I also did the much-needed housekeeping of updating datapoints to everything! Usually, when I add data for /books or /courses, I just add the digit without adding the note of what specifically reading or learning. It’s kind of satisfying to go back and review each different thing all at once. I also added an auto-ratchet to /meditation to help keep me more consistent with it, since I’ve been getting good at doing it consistently.

It’s crazy to think that when I initially started this journal a year ago, I only had five goals. As of right now, I have twenty-six(!), though a handful are meta/supporting systems.

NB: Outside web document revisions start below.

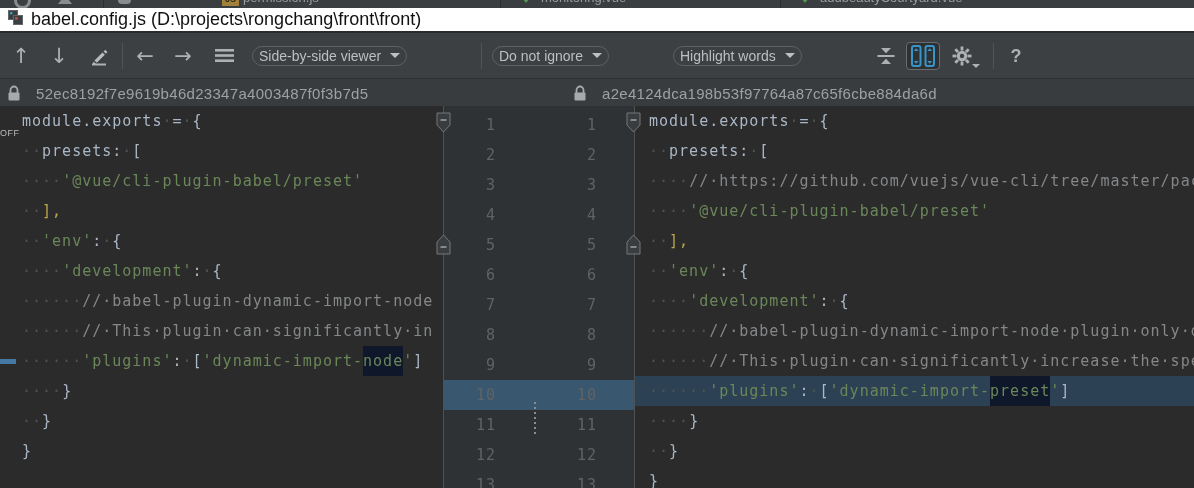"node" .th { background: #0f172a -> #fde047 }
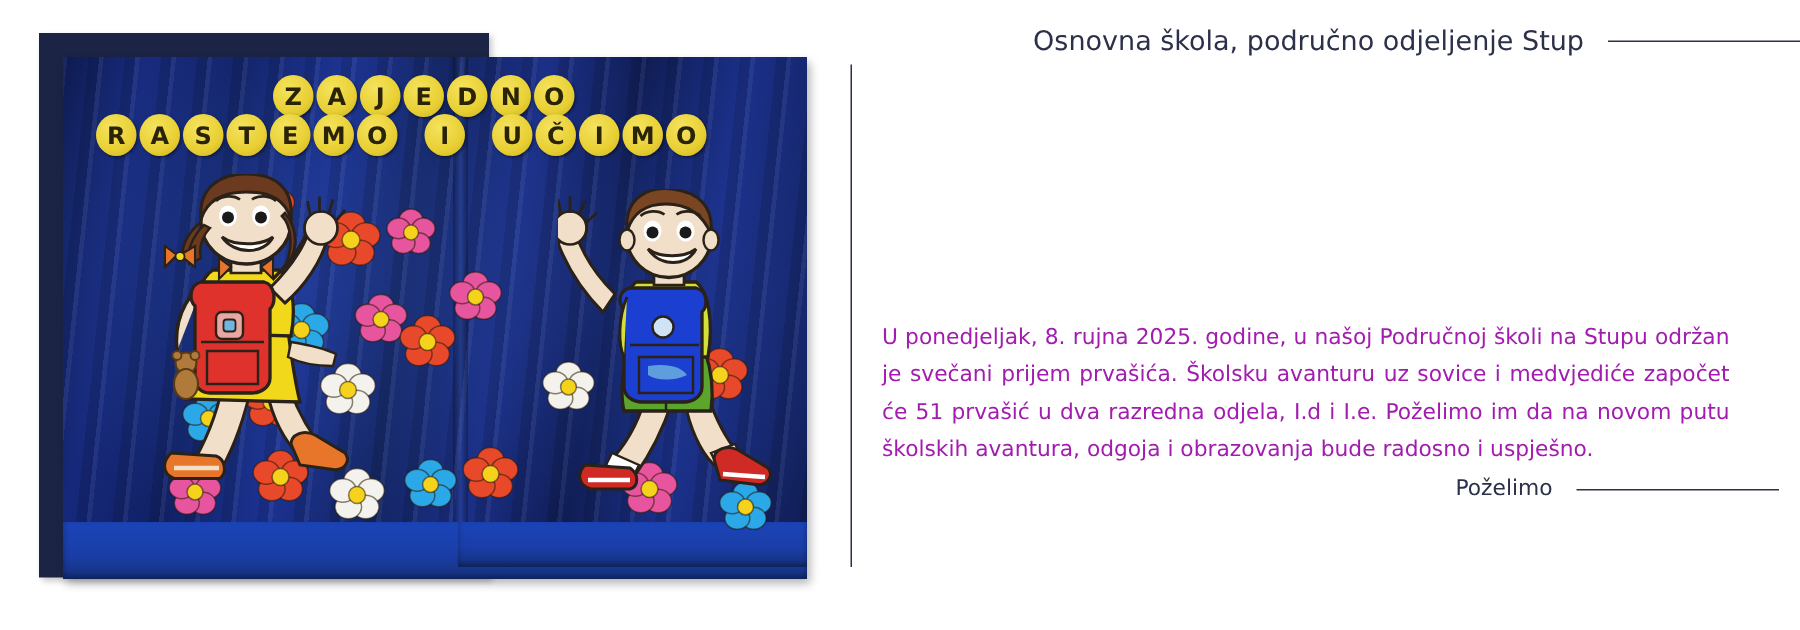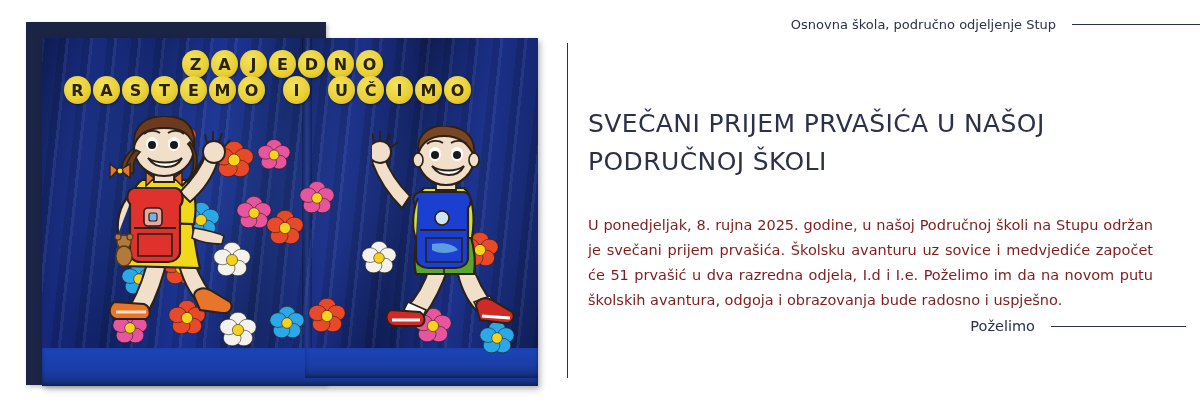"Osnovna škola, područno odjeljenje Stup" .kicker { font-size: 13px -> 18px }
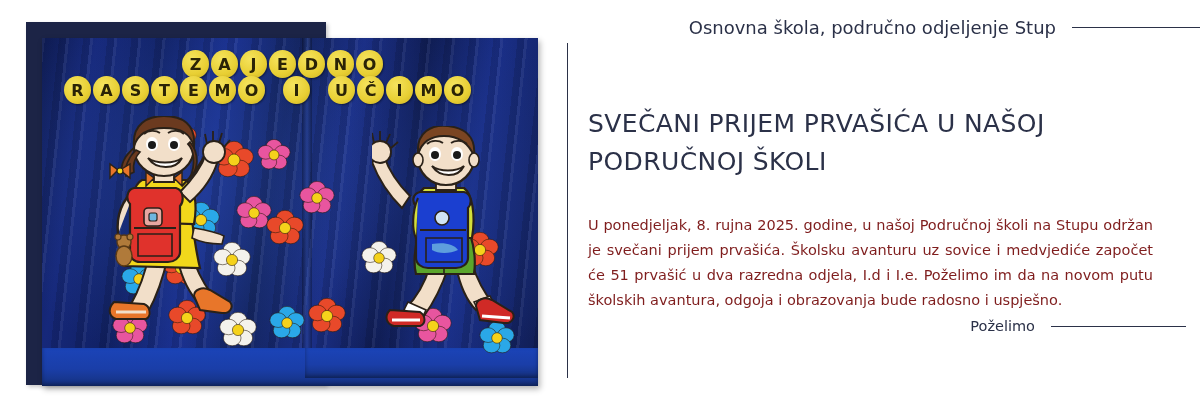"SVEČANI PRIJEM PRVAŠIĆA U NAŠOJ" h1.headline { html: <h1>SVEČANI PRIJEM PRVAŠIĆA U NAŠOJ PODRUČNOJ ŠKOLI</h1> -> none }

Overall, my systems/goals are relatively stable. I feel like my initial goal of trying to implement Beeminder systems that encompass all areas of life to ensure a balanced and content existence is a modest success so far.

I do have plans for a few changes and updates in the near future, like getting an Android tablet so I could use RescueTime to specifically track my reading time. (One caveat of the Apple mobile ecosystem is that RescueTime can’t track specific things.) As well as reflecting on my relationship with social media and trying to find ways to use it productively and use it to my advantage–easier said than done.